Let $S$ be a square with sides of length $2$ and $R$ be a rhombus with sides of length $2$ and angles measuring $60^\circ$ and $120^\circ$. These quadrilaterals are arranged to have the same centre and the diagonals of the rhombus are parallel to the sides of the square. Calculate the area of the region on which the figures overlap.

If $x$, $y$, $z$ are real numbers satisfying \begin{align*} (x + 1)(y + 1)(z + 1) & = 3 \\ (x + 2)(y + 2)(z + 2) & = -2 \\ (x + 3)(y + 3)(z + 3) & = -1, \end{align*}find the value of $$ (x + 20)(y + 20)(z + 20). $$

A positive integer $k$ is said to be visionary if there are integers $a > 0$ and $b \geq 0$ such that $a \cdot k + b \cdot (k + 1) = 2020.$ How many visionary integers are there?

Let $ABC$ be a triangle, and let $T$ be a point on the extension of $AB$ beyond $B$, and $U$ a point on the extension of $AC$ beyond $C$, such that $BT = CU$. Moreover, let $R$ and $S$ be points on the extensions of $AB$ and $AC$ beyond $A$ such that $AS = AT$ and $AR = AU$. Prove that $R$, $S$, $T$, $U$ lie on a circle whose centre lies on the circumcircle of $ABC$.

Marjorie is the drum major of the world's largest marching band, with more than one million members.
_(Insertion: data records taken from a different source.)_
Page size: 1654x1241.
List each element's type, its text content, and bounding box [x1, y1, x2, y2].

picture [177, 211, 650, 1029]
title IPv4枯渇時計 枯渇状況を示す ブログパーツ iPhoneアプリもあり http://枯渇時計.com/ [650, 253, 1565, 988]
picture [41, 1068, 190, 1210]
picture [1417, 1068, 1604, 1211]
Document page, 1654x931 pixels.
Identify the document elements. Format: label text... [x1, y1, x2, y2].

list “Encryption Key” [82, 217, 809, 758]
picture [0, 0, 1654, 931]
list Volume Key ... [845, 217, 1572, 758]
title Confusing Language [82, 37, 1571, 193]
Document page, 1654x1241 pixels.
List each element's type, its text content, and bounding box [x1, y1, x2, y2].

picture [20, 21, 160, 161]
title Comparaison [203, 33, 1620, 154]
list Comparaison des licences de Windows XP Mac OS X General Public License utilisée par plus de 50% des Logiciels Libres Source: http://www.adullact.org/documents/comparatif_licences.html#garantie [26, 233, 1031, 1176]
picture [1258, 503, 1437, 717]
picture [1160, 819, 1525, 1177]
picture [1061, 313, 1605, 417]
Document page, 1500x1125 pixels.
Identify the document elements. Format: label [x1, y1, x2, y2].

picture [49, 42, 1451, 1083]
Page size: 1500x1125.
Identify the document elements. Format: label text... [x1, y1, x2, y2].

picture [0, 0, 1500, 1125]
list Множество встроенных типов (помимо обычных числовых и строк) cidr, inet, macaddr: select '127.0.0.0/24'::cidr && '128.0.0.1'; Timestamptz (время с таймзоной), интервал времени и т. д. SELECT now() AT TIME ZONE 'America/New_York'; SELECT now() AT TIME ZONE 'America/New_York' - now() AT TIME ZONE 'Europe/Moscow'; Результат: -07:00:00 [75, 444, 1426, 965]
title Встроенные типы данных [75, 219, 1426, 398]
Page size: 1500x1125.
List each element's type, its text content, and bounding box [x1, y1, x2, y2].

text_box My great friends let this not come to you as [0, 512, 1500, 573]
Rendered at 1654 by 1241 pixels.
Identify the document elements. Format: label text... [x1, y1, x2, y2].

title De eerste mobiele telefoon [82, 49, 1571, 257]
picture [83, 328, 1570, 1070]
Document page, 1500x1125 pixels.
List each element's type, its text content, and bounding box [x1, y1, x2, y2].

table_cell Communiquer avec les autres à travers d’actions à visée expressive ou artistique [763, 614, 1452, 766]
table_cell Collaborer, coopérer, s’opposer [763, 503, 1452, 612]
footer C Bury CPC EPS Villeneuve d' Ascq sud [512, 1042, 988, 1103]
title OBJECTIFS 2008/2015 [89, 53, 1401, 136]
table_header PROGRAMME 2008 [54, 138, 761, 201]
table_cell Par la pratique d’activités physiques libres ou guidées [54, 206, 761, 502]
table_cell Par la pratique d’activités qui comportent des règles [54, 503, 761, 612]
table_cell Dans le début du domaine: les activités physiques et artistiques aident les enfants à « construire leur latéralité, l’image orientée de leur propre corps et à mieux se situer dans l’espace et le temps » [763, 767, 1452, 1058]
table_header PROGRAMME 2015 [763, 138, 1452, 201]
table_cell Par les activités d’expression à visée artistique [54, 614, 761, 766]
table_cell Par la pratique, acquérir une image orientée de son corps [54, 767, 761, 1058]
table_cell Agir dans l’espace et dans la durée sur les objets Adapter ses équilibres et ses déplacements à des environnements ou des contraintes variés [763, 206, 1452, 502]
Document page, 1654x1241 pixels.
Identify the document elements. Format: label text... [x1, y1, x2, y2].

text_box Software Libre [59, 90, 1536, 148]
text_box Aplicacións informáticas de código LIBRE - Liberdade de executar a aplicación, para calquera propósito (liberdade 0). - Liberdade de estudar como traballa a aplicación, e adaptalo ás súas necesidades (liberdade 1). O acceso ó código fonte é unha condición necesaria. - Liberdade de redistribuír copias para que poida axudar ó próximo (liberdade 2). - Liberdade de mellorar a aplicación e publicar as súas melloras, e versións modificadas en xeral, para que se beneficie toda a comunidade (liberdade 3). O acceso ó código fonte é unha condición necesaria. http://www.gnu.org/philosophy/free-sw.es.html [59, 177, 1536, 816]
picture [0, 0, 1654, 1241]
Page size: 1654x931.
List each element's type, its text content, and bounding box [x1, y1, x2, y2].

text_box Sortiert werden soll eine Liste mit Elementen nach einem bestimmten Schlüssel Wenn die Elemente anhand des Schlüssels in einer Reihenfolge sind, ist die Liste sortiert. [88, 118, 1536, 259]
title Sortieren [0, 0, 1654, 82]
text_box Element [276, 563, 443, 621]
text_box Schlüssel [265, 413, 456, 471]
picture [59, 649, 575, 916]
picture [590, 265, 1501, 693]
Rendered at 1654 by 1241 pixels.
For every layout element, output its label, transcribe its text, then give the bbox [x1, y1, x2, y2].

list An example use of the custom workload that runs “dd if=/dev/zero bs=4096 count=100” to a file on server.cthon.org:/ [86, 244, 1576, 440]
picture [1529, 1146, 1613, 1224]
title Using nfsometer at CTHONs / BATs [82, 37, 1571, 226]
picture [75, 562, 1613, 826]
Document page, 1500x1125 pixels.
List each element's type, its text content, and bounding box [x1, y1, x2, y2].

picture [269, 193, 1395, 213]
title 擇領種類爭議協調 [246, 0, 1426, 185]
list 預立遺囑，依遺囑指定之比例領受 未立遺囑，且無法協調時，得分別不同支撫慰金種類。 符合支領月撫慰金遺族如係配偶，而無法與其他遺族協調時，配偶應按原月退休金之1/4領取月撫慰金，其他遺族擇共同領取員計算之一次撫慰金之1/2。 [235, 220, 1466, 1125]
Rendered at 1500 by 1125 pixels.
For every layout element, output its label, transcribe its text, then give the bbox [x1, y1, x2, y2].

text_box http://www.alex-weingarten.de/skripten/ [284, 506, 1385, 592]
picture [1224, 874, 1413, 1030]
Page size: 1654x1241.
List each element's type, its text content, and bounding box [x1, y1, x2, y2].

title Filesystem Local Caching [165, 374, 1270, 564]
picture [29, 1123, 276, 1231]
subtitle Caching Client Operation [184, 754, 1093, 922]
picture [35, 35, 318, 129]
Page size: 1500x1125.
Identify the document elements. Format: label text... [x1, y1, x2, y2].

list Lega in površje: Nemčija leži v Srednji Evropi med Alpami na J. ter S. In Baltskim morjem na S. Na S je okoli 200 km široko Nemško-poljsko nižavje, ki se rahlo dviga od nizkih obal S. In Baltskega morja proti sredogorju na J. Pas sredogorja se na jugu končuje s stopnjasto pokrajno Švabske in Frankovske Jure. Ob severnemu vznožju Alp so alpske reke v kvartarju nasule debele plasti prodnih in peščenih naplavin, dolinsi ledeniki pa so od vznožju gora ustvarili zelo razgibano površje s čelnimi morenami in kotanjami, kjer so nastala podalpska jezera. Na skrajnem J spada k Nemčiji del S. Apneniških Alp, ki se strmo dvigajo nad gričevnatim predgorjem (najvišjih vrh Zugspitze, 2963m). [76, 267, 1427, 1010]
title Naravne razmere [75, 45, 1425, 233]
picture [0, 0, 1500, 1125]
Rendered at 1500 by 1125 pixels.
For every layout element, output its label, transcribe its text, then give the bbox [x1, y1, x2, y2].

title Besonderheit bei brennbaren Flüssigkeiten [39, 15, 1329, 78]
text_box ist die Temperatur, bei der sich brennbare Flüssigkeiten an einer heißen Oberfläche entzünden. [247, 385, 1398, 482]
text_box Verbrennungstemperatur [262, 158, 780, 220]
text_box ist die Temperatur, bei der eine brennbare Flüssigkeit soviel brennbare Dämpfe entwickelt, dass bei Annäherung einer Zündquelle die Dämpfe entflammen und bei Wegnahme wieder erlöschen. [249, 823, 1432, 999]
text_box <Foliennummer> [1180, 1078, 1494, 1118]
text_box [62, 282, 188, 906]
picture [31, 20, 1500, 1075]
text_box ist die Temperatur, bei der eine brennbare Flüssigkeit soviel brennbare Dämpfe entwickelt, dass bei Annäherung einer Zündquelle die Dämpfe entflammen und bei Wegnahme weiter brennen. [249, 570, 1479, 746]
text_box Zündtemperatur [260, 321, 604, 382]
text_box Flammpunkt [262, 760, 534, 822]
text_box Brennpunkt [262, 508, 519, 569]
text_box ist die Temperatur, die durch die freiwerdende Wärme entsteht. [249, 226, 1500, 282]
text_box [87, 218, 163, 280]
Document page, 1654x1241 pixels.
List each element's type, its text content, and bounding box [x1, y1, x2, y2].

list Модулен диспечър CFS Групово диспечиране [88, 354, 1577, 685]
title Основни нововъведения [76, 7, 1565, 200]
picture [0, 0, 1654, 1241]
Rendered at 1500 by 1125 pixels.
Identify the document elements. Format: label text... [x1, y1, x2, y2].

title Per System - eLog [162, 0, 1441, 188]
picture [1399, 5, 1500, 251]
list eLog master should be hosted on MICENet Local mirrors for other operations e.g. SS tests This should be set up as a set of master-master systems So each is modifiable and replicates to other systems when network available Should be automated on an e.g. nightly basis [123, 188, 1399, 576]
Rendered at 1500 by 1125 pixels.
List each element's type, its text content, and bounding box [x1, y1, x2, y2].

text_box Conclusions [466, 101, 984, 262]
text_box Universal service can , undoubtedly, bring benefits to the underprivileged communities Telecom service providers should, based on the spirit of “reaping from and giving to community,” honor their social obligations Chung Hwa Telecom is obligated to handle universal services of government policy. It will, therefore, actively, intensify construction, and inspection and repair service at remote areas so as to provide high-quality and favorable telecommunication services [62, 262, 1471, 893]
She would like the band members to stand in a square formation. To this end, she determines the smallest integer $n$ such that the band would fit in an $n \times n$ square, and lets the members form rows of $n$ people. However, she is dissatisfied with the result, since some empty positions remain. Therefore, she tells the entire first row of $n$ members to go home and repeats the process with the remaining members. Her aim is to continue it until the band forms a perfect square, but as it happens, she does not succeed until the last members are sent home. Determine the smallest possible number of members in this marching band.